Here's this press release from Secretary of Education Margaret Spellings: “No Child Left Behind is working. It’s doable, reasonable, and necessary. Any efforts to weaken accountability would fly in the face of rising achievement."

Rep. Howard P. "Buck" McKeon, R-Calif., says the scores show that NCLB should be reauthorized with its key ingredients in place. "They are also a stark reminder that we cannot and must not back away from the accountability, flexibility, and parental choice that are at the heart of the No Child Left Behind Act," says the statement from the senior Republican on the House Education and Labor Committee.

Rep. George Miller, D-Calif., the committee's chairman, suggests that student achievement would rise even faster if the law were rewritten to be easier to implement and if Congress provided increases in funding for it. "With an improved law and better funding, I believe that we will see much stronger achievement gains among all students," he said in his statement.

But NCLB isn't the only major policy that may affect a state's NAEP scores. Take a look at New Jersey. The state showed statistically significant increases in 4th grade and 8th grade math, as well as 4th grade reading. Its 8th grade reading results grew too, but not by a statistically significant amount. Its scale score rose by a higher number than most other gainers. The achievement gap in 4th grade narrowed in both subjects. (Read the state's press release here.)

Are NCLB's accountability pressures the reason for those gains? Or was the biggest factor the state's investments in preschool and facilities, all of it done under a state court order?

You could probably look at every state and ask such questions.

UPDATE: In an e-mail blast to reporters, FairTest's Bob Schaeffer says that the National Assessment Governing Board's press release has two points that undermine the argument that NCLB is having a positive impact. One says that gains between 2003 and 2007 aren't as as large as other periods in NAEP's history. The other notes that although 8th grade reading scores are up compared to 2005, they are below those of 2002. Schaeffer promises more when he's done a more thorough analysis.

1 Comment

Predictably, the administration is claiming that the NAEP support No Child Left Behind.

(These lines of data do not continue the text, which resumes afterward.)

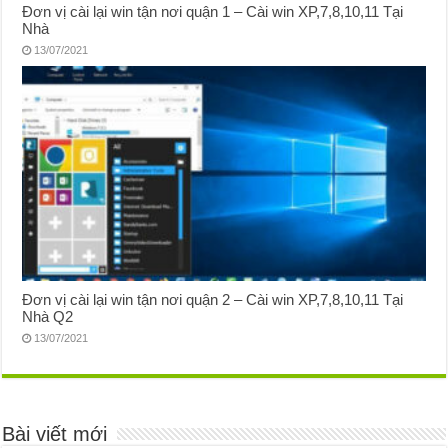
Đơn vị cài lại win tận nơi quận 1 – Cài win XP,7,8,10,11 Tại
Nhà
13/07/2021
Đơn vị cài lại win tận nơi quận 2 – Cài win XP,7,8,10,11 Tại
Nhà Q2
13/07/2021
Bài viết mới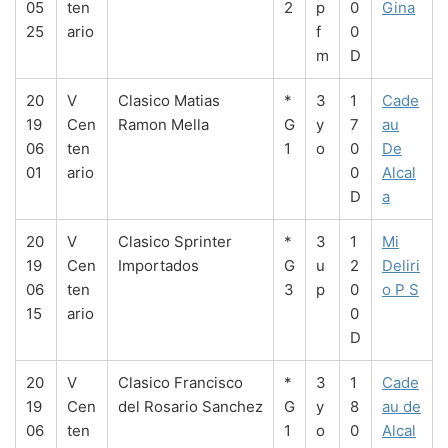
05
ten
2
p
0
Gina
25
ario
f
0
m
D
20
V
Clasico Matias
*
3
1
Cade
19
Cen
Ramon Mella
G
y
7
au
06
ten
1
o
0
De
01
ario
0
Alcal
D
a
20
V
Clasico Sprinter
*
3
1
Mi
19
Cen
Importados
G
u
2
Deliri
06
ten
3
p
0
o P S
15
ario
0
D
20
V
Clasico Francisco
*
3
1
Cade
19
Cen
del Rosario Sanchez
G
y
8
au de
06
ten
1
o
0
Alcal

They don’t.
NCLB became law in 2002.
Since 2002, fourth grade reading scores have gone up 2 points, and eighth grade reading scores have dropped one point. (The national average for grade 4 in 2007 was 221, with the lowest 10 percent scoring 174, the highest scoring 264. A two point gain is very small.)
The gap between students from high and low income families is also nearly unchanged, reduced by one point in grade 4, and two points in grade 8.
Students in Reading First, the reading component of NCLB, get much more instruction, an extra 100 minutes per week, or an extra semester every two years. What the NAEP scores tell us is that this huge investment is not paying off. Even if Reading First were only mildly effective, we would see noticeable improvement, not just two points after several years at one grade level and a drop of one point in another.